Prompt: Please repeat, from the entries that follow, the lines from the one containing "### **✅ Sistema Kanban Completo**" through the one containing "- **Loading states:** Em todas as operações" exactly, adding nothing.

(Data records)
-.-.-
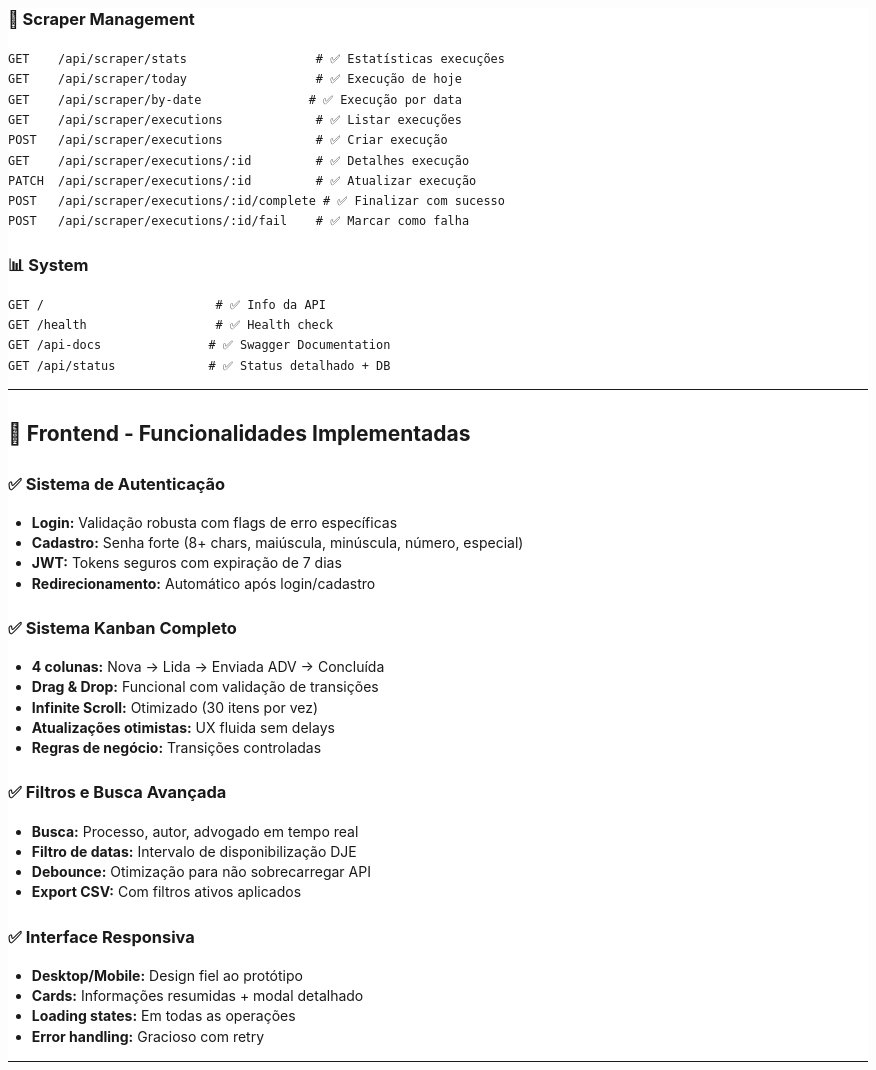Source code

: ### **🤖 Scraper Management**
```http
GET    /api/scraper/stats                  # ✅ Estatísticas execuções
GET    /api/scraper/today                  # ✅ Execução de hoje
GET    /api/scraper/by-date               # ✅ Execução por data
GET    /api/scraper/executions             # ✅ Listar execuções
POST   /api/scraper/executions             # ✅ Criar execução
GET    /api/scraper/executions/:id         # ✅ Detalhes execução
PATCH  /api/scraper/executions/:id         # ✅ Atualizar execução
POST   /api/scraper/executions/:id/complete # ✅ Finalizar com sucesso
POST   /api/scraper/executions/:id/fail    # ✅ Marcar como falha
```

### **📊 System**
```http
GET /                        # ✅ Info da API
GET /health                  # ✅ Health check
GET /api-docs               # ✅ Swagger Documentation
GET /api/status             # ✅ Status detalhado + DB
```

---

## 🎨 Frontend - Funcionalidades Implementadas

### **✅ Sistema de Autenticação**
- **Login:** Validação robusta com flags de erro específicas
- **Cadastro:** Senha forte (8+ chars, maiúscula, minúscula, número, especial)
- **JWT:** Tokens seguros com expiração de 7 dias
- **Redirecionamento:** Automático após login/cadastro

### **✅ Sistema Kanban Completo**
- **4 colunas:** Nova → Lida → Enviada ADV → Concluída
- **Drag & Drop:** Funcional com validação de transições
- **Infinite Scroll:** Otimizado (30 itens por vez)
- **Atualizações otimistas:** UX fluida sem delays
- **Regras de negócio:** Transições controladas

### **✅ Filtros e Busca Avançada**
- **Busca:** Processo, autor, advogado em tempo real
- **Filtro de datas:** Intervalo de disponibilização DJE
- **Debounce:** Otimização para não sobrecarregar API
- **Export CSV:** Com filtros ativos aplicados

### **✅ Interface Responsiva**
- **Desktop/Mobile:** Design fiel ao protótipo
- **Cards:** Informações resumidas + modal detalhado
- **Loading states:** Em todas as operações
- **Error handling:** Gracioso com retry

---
-.-.-
Final answer:
### **✅ Sistema Kanban Completo**
- **4 colunas:** Nova → Lida → Enviada ADV → Concluída
- **Drag & Drop:** Funcional com validação de transições
- **Infinite Scroll:** Otimizado (30 itens por vez)
- **Atualizações otimistas:** UX fluida sem delays
- **Regras de negócio:** Transições controladas

### **✅ Filtros e Busca Avançada**
- **Busca:** Processo, autor, advogado em tempo real
- **Filtro de datas:** Intervalo de disponibilização DJE
- **Debounce:** Otimização para não sobrecarregar API
- **Export CSV:** Com filtros ativos aplicados

### **✅ Interface Responsiva**
- **Desktop/Mobile:** Design fiel ao protótipo
- **Cards:** Informações resumidas + modal detalhado
- **Loading states:** Em todas as operações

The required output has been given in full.